There is an easy way to solve this.
If you were offered the opportunity of managing a property, costing you €4,000pa but with potential return of up to €24,000pa, would you be interested?
 
I'd assume it's a scam.

After assuming it was a scam, but then discovering it was a legitimate proposition, driven by government policy, offered by LA's not wanting to manage the upkeep of all its properties, targeting working people paying already paying high proportions of their incomes in rent, in RPZ's....would you be interested in getting involved in a scheme that will cost you €4,000pa but could yield you a potential €24,000pa.
 
@PaxmanK
It may answer some of your questions as to why landlords are exiting the market – see page 15. I assume the reasons would equally apply to landlords in RPZs.
I sincerely hope this brings this thread back on topic...

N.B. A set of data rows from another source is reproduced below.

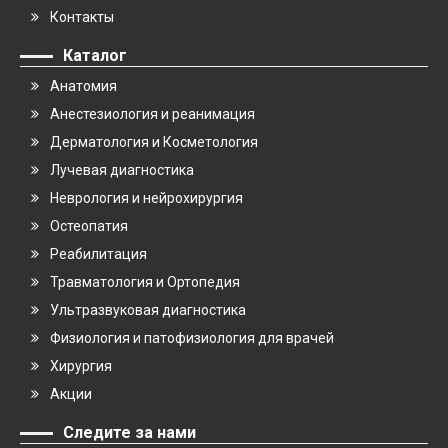
Контакты
Каталог
Анатомия
Анестезиология и реанимация
Дерматология и Косметология
Лучевая диагностика
Неврология и нейрохирургия
Остеопатия
Реабилитация
Травматология и Ортопедия
Ультразвуковая диагностика
Физиология и патофизиология для врачей
Хирургия
Акции
Следите за нами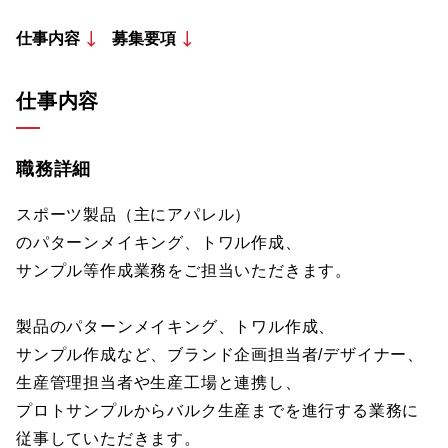
仕事内容
募集要項
仕事内容
職務詳細
スポーツ製品（主にアパレル）
のパターンメイキング、トワル作成、
サンプル等作成業務をご担当いただきます。
製品のパターンメイキング、トワル作成、
サンプル作成など、ブランド企画担当者/デザイナー、
生産管理担当者や生産工場と連携し、
プロトサンプルからバルク生産までを進行する業務に
従事していただきます。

I remember being genuinely surprised that none of the recommendations/options presented by the Tax Strategy Group were reflected in last year's budget. Seemed a wasted opportunity to me.
 
I sincerely hope this brings this thread back on topic...

I remember being genuinely surprised that none of the recommendations/options presented by the Tax Strategy Group were reflected in last year's budget. Seemed a wasted opportunity to me.

Probably something to do with most of them being nothing more than a wish list of favourable tax demands.
Ask any other sector of the economy and they could put together a similar wish list.
 
After assuming it was a scam, but then discovering it was a legitimate proposition, driven by government policy, offered by LA's not wanting to manage the upkeep of all its properties, targeting working people paying already paying high proportions of their incomes in rent, in RPZ's....would you be interested in getting involved in a scheme that will cost you €4,000pa but could yield you a potential €24,000pa.

I guess you have to look at the local authority or govt past track record and your experiences with them and consider how likely to work out as promised or are you likely to get shafted.

For me their track record suggests I'll regret anything they touch.